Théoriquement, le secrétaire au Trésor peut faire frapper une pièce de n’importe quelle valeur. Il pourrait donc, à la demande du président, créer de toute pièce un jeton dont la valeur serait équivalente à une bonne part de la dette américaine. L’idée fait polémique, et revient à chaque fois qu’un président américain doit faire approuver son budget au Congrès.
Cela ressemble à une solution issue d’un épisode des aventures de Picsou : et si pour sauver l’économie américaine, le président décidait unilatéralement de faire frapper une pièce unique d’une valeur faramineuse ? En d’autres termes, valider un plan de relance sans dépasser le plafond de la dette en créant de facto de l’argent frais d’une manière qui ne demanderait qu’un peu de métal et à peine plus d’énergie qu’un claquement de doigts. Et pourtant, il s’agit là d’une option économique réelle, même si elle n’a jamais encore été mise en œuvre.
Une fortune pour quelques grammes de platine
L’idée refait surface à chaque crise politique, comme celle qui a lieu actuellement à Washington, entre Républicains et Démocrates, les premiers voulant empêcher les seconds de relever le plafond de la dette, un seuil que le pays ne peut pas franchir quand le doit président présenter son plan économique. Or, les dépenses nécessaires au plan de relance et de transition écologique de Joe Biden sont considérées comme trop pharaoniques pour l’opposition républicaine, qui a là un moyen tout trouvé de lui mettre des bâtons dans les roues.

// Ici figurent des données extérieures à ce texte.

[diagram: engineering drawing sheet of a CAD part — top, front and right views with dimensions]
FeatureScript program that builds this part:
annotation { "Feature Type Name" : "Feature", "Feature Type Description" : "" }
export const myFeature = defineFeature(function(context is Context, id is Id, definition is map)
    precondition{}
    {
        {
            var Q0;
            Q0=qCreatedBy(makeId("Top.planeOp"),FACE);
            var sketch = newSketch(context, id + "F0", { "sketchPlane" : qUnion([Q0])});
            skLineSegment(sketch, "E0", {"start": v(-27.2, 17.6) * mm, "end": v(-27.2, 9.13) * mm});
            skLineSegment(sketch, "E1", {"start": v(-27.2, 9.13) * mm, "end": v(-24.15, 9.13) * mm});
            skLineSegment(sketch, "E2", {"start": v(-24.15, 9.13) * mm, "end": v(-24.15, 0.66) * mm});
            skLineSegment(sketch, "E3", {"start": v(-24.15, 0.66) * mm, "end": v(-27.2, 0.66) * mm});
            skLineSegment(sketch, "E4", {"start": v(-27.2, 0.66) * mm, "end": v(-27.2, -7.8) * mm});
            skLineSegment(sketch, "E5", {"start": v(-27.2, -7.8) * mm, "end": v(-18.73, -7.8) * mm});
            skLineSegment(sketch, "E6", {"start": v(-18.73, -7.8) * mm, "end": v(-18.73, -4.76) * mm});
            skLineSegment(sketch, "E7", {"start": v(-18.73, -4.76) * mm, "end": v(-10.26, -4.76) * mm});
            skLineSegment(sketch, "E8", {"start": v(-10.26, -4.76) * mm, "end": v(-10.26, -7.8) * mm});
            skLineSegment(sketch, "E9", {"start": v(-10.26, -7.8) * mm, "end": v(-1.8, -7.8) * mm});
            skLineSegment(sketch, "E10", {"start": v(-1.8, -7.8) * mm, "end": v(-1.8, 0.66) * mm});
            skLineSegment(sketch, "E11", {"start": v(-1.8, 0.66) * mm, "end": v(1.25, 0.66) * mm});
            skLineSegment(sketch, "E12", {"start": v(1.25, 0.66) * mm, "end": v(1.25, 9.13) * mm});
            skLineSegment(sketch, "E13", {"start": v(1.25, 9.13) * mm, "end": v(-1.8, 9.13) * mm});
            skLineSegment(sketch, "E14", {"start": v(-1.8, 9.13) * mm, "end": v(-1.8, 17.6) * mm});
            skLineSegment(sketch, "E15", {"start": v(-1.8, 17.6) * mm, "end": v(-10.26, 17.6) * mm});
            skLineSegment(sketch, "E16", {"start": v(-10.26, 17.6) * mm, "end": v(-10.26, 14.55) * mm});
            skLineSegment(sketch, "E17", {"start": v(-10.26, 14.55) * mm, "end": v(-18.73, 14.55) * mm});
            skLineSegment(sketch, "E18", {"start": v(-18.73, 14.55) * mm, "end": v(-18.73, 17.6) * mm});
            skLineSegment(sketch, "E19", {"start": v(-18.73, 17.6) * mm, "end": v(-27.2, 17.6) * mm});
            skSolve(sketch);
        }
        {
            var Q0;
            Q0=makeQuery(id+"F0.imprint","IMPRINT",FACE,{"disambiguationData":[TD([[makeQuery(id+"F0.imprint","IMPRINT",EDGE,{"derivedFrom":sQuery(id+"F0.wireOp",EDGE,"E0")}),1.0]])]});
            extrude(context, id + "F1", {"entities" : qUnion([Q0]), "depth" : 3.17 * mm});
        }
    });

L’idée est que le secrétaire au Trésor des USA a théoriquement le droit, depuis 1997, de faire frapper une pièce de la valeur de son choix, en platine. Il suffirait donc que le président le lui ordonne pour que le ministère des Finances fasse apparaître, avec un peu de métal, un jeton d’une valeur de 1000 milliards de dollars. Il faudrait juste ensuite la déposer sur le compte de la Banque centrale américaine pour rembourser une part équivalente de la dette des États-Unis. Le gouvernement se retrouverait ainsi très en dessous du plafond de la dette et aurait de nouveau la marge de manœuvre nécessaire, sans avoir à demander l’autorisation du Congrès
Digne d’un despote ?
Ce serait simplissime, et, bien sûr, cela ferait scandale, tant la faisabilité de cette manœuvre est sujette à débat depuis qu’elle a été imaginée. Certains la jugent envisageable, tandis que d’autres y voient le genre de manipulation qu’on attendrait d’un despote dans un pays ravagé par l’hyperinflation, pas du président de la première économie mondiale. Elle revient cependant régulièrement sur la table. En 2013, le Trésor a précisé par communiqué qu’il n’aurait pas recours à cette manœuvre. Mais en 2017, Obama a avoué qu’effectivement, l’idée avait été mise sur la table.
Du côté des économistes, certains trouvent le concept ridicule, ou même démocratiquement et économiquement périlleux. D’autres y voient un outil certes ambigu, mais pas inenvisageable: « C’est un moyen de contournement qui met en évidence le fait que le plafond de la dette est en soi une idée stupide » pour Randall Wray, professeur d’économie au Bard College.
Une mouvance économique qui a le vent en poupe. L’économiste très écoutée Stéphanie Kelton qui inspire de nombreux politiques de gauche, y compris ici en Europe (dont Paul Magnette) estimait récemment que « le déficit était un mythe », dans son livre du même nom. Non pas qu’un État pouvait se permettre n’importe quelle dépense, mais un État n’est par définition pas un ménage. Il ne tombera jamais en faillite tant qu’une banque centrale qui contrôle la monnaie est derrière lui.